TASK ITEM :: Gather every line of the listing below that contains the string "categories". Letter case counts.
-------- MATERIALS PROVIDED
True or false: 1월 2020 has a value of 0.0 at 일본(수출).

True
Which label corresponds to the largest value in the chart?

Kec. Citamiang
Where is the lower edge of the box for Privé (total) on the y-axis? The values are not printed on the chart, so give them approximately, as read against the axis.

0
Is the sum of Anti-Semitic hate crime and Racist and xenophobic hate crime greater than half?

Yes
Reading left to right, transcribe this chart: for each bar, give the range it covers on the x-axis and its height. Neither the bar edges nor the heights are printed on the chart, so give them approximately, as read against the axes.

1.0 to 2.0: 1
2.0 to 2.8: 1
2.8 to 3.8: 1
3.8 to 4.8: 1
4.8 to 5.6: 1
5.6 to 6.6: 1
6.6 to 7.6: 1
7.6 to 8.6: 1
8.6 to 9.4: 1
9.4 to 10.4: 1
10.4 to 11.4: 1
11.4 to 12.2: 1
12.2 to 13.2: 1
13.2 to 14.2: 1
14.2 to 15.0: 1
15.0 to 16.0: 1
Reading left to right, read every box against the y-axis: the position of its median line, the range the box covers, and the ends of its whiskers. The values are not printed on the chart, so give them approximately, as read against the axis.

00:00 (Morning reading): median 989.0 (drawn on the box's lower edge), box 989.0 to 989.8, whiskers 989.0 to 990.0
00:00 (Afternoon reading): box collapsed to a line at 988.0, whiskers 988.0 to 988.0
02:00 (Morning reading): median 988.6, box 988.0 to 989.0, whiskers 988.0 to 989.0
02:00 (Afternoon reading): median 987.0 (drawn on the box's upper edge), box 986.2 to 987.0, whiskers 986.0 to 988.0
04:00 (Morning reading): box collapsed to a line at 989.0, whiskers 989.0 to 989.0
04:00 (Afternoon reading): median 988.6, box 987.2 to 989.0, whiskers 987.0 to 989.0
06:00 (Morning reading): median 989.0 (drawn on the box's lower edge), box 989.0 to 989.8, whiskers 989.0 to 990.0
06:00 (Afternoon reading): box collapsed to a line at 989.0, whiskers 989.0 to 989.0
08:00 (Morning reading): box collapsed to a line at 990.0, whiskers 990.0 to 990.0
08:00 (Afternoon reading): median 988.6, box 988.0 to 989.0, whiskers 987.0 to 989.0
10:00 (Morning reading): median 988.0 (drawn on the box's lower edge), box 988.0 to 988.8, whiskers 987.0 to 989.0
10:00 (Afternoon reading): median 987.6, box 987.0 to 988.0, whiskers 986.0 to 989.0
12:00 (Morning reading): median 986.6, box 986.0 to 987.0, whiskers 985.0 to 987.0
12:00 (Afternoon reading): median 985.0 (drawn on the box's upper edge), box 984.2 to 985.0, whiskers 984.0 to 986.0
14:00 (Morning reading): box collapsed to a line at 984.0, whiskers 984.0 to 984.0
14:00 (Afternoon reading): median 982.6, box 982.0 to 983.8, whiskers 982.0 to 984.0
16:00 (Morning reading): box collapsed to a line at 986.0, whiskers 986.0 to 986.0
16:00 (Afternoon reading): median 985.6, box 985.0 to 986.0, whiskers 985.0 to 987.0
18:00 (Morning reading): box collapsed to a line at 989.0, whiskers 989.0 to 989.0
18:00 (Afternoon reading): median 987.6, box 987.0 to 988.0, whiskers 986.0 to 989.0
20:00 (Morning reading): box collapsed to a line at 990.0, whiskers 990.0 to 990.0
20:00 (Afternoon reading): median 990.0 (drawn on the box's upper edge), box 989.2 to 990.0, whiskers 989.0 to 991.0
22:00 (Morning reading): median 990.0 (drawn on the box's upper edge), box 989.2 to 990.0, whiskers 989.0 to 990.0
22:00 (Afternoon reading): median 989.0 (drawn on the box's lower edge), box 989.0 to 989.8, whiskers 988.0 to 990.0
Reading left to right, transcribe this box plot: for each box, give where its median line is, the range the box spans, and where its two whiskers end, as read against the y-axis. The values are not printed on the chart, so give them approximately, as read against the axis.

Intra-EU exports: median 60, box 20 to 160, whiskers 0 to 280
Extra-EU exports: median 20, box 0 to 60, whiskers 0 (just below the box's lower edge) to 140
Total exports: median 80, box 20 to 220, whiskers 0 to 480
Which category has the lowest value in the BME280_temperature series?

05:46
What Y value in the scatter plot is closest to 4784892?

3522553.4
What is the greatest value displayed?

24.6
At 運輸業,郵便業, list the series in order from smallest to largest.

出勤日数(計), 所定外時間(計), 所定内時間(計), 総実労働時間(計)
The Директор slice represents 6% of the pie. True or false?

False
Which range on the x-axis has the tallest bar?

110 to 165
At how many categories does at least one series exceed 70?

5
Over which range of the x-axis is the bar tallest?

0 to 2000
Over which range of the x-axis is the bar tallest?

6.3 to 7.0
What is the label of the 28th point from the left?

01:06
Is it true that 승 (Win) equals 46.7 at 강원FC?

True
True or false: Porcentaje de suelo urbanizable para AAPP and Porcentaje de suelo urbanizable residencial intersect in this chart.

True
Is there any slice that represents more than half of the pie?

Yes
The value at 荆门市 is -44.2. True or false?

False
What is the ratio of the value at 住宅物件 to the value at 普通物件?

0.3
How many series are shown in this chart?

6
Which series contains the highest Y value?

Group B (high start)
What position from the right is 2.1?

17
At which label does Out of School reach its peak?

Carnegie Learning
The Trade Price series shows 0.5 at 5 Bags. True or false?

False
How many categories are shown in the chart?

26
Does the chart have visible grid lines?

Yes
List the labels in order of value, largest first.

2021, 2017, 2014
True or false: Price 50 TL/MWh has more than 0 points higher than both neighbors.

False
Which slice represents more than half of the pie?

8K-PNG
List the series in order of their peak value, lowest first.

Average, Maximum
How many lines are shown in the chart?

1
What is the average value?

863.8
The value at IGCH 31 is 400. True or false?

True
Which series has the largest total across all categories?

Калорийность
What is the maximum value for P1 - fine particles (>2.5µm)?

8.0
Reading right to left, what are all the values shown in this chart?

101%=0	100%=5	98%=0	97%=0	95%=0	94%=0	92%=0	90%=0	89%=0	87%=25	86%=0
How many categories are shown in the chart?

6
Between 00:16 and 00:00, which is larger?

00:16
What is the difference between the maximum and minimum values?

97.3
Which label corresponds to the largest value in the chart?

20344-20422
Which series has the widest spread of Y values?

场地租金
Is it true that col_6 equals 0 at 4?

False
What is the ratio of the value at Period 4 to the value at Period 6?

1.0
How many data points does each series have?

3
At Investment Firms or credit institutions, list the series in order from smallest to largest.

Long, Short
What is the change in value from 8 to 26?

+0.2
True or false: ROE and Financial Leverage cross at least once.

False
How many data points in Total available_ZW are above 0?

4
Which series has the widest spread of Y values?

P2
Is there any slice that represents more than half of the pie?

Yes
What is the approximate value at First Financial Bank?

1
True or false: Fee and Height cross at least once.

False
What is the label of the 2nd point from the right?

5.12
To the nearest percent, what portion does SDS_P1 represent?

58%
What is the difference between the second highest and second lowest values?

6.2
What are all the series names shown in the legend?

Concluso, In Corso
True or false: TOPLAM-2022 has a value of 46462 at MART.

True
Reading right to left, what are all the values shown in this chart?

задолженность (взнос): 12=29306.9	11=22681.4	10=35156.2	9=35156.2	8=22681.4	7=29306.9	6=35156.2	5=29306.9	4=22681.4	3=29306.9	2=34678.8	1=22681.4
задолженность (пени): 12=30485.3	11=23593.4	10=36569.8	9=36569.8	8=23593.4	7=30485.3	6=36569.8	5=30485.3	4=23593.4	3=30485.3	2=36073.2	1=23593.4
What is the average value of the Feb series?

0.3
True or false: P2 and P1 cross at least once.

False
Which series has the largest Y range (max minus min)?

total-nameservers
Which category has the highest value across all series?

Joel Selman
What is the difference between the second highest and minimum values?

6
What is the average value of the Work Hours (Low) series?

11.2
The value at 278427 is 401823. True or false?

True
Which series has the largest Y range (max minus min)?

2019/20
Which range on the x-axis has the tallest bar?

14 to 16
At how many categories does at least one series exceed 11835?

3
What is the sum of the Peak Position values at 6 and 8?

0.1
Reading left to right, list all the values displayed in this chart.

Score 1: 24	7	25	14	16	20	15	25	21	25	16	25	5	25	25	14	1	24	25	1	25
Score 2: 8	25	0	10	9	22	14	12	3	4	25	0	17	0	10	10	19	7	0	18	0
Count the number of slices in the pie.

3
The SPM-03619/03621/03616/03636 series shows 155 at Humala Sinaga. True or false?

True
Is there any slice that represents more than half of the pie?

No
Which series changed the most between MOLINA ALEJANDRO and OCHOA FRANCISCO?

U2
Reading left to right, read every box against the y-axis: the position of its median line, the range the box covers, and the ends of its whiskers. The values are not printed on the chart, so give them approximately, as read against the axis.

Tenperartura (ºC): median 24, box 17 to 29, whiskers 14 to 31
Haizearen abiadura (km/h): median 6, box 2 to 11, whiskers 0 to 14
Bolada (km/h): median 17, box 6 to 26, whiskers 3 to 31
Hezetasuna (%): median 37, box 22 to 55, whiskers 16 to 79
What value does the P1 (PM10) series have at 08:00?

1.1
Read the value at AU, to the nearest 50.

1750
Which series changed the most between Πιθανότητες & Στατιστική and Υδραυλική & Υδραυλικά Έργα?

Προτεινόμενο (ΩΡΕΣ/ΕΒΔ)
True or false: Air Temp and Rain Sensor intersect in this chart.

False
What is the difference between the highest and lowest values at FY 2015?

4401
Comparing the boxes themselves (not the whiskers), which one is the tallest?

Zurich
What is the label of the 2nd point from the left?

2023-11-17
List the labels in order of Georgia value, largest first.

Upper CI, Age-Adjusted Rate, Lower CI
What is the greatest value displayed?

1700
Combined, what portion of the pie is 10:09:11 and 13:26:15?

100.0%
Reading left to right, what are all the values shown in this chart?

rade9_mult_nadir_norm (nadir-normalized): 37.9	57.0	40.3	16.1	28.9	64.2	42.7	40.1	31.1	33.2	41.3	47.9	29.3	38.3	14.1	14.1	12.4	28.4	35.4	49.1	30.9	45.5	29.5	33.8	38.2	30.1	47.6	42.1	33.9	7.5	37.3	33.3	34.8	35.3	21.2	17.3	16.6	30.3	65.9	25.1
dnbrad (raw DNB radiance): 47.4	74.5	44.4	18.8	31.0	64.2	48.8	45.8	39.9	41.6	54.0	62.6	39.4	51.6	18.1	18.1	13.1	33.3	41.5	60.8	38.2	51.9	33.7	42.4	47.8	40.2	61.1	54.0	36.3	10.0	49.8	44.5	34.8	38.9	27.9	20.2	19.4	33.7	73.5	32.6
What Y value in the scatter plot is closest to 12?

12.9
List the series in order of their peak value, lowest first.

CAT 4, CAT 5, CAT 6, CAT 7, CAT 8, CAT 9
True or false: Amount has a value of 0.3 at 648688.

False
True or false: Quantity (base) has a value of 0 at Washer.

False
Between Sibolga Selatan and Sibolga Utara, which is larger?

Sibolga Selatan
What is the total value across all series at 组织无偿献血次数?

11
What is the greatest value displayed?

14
----------------
OUTPUT OF THE TASK ::
At how many categories does at least one series exceed 70?
How many categories are shown in the chart?
Which series has the largest total across all categories?
How many categories are shown in the chart?
At how many categories does at least one series exceed 11835?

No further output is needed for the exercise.